Beispiele: Bei einer geringfügig Beschäftigten mit monatlich 520 Euro brutto/netto bleiben 20 Prozent von 420 Euro = 84 Euro anrechnungsfrei. Ihre Nettoeinnahmen erhöhen sich um 436 Euro.
Bei einer erwerbstätigen Mitarbeitenden mit einem Bruttoeinkommen von 800 Euro monatlich = 632 Euro netto, werden 268 Euro auf die Hilfe zum Lebensunterhalt angerechnet. Sie würde durch ihre Arbeitsleistung 364 Euro Mehreinnahmen erzielen.

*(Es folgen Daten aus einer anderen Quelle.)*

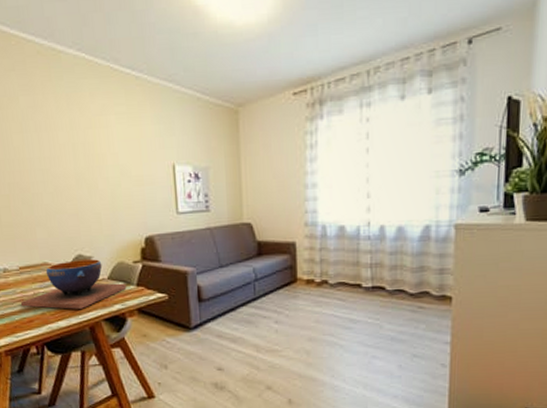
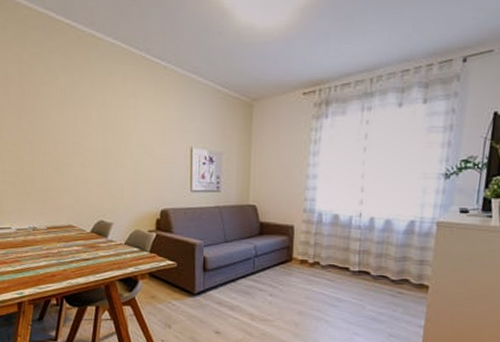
decorative bowl: present [21,259,127,309] -> none [46,225,141,269]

5. Besondere Freibeträge für junge Menschen
Junge Menschen, die das 25. Lebensjahr noch nicht vollendet haben, dürfen das Einkommen bis zur Minijob-Grenze (z. Z. 520 Euro) anrechnungsfrei behalten, wenn sie
- eine nach dem BAföG förderungsfähige Ausbildung, eine nach dem SGB III dem Grunde nach förderungsfähige Ausbildung, eine förderungsfähige berufsvorbereitende Bildungsmaßnahme oder eine geförderte Einstiegsqualifizierung durchführen (§§ 57, 51 54a SGB III),
- einen Freiwilligendienst nach dem Bundesfreiwilligengesetz oder dem Jugendfreiwilligendienstegesetz leisten. Für über 25-jährige Dienstleistende bleiben 250 Euro monatlich anrechnungsfrei.
- als Schülerinnen und Schüler allgemein- oder berufsbildender Schulen während der Schulferien erwerbstätig sind.
Die Freibeträge gelten nach dem Besuch allgemeinbildender Schulen auch bis zum Ablauf des dritten auf das Ende der Schulausbildung folgenden Monats.
1 www.arbeitsagentur.de/datei/dok_ba015849.pdf
2 Bredemeyer, ZEV, 2023, 435.
3 Bundessozialgericht, Urteil vom 13.07.2022 - B 7/14 AS 75/20 R.